Photo and story by Andrew Wigdor / MTSU Seigenthaler News Service
While enjoying the music, atmosphere and fun, Bonnaroo attendees had a chance to make a difference in local and general elections this year.
HeadCount, a nonpartisan organization that partners with musicians to promote participation in democracy, sent over 20 volunteers to Bonnaroo this year to sign up attendees to vote and receive local election alerts.
“Young people, statistically speaking, don’t participate in voting at the rate that older people do,” said Aaron Ghitelman, the HeadCount director of communications. “HeadCount wants to make it easy for young people to participate. Where are young people, and where do young people go? One of those places is music festivals, with Bonnaroo being the music festival of all music festivals.”
Millenials are expected to surpass baby boomers as the largest living generation in America in 2019. Despite this, the actual amount of eligible millennials that vote is consistently lower than their baby boomer counterparts. 51 percent of eligible millennials voted in 2016, according to the Pew Research Center. This is an increase from millennial voter participation in 2012, where only 46 percent of millennials voted, but still far under baby boomer turnout, which came to 69 percent in 2016.
Ghitelman, however, stated that HeadCount has had tremendous success in getting young people to register at Bonnaroo.
“Bonnaroo 2016 still holds the record for when HeadCount registered the most voters,” Ghitelman said. “We registered over 1,300 voters.”
HeadCount also partnered with TurboVote to sign Bonnaroo attendees up for local election alerts.
“I think it’s truly important to make politics more accessible for people,” said Kim Selig, the HeadCount field director. “By making it accessible and fun at Bonnaroo, we’re making it a bigger movement.”
Selig, who was volunteering at the HeadCount Bonnaroo tent on Thursday, said that the organization has had a very positive response from Bonnaroo attendees who are hoping to get involved.
“People are so kind here,” Selig said. “The Bonnaroo community are such good, kind people. We’ve had a lot of good responses.”
Kaitlin Block, a Bonnaroo attendee who passed by the HeadCount tent with her brother, said that the process was surprisingly simple.
“We thought it would be a lot harder, but it was super easy,” said Block, a Paris, Illinois resident. “Why not get involved if it’s so easy? We will determine our own future by electing who represents us.”
Block’s brother, Cooper, recently turned 18 and decided to use the opportunity at Bonnaroo to register for the first time.
“Our opinions matter,” Cooper said. “It’s important to voice your opinion in the country we live in.”

### ENTRIES PROVIDED
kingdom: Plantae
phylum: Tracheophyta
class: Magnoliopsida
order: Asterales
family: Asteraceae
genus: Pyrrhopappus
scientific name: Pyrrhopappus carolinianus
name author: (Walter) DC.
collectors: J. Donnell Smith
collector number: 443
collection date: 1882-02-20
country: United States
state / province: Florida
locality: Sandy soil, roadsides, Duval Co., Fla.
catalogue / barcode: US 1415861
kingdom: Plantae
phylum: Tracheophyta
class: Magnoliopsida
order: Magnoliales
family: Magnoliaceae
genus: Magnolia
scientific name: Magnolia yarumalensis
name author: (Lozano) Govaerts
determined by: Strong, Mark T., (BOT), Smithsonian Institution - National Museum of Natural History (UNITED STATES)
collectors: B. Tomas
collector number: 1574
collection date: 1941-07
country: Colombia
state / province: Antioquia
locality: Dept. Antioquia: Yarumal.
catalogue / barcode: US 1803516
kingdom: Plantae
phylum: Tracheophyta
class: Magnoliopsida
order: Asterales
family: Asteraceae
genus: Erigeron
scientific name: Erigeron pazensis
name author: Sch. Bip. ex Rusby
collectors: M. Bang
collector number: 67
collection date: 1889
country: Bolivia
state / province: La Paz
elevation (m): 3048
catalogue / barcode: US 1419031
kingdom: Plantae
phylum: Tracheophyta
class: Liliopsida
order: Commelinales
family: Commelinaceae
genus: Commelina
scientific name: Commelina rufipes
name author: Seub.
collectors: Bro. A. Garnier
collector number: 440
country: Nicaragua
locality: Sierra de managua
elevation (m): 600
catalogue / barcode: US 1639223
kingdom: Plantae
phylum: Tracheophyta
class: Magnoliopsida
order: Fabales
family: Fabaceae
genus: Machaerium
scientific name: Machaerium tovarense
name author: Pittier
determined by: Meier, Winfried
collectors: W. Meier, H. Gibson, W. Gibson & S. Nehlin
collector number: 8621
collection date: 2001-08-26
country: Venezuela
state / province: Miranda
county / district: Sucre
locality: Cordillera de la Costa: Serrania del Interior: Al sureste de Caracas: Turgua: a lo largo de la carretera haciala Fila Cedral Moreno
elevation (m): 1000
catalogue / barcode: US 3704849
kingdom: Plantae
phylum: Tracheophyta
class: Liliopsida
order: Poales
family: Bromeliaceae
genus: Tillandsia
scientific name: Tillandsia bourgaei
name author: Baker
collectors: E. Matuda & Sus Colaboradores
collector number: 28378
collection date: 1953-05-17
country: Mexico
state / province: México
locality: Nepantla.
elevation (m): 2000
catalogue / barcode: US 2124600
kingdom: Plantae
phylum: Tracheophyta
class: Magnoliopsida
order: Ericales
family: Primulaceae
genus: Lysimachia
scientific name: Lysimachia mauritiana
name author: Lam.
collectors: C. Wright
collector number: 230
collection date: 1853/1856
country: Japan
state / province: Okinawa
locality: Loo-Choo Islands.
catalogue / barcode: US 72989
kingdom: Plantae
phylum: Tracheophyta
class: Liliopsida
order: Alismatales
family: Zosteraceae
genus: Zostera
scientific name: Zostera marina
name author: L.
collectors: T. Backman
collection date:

### WHAT YOU NEED TO DO
Repeat word for word the part of the article on HeadCount at Bonnaroo starting at "Ghitelman, however, stated" and ending at "to get involved.".

### SOLVED PROBLEM
Ghitelman, however, stated that HeadCount has had tremendous success in getting young people to register at Bonnaroo.
“Bonnaroo 2016 still holds the record for when HeadCount registered the most voters,” Ghitelman said. “We registered over 1,300 voters.”
HeadCount also partnered with TurboVote to sign Bonnaroo attendees up for local election alerts.
“I think it’s truly important to make politics more accessible for people,” said Kim Selig, the HeadCount field director. “By making it accessible and fun at Bonnaroo, we’re making it a bigger movement.”
Selig, who was volunteering at the HeadCount Bonnaroo tent on Thursday, said that the organization has had a very positive response from Bonnaroo attendees who are hoping to get involved.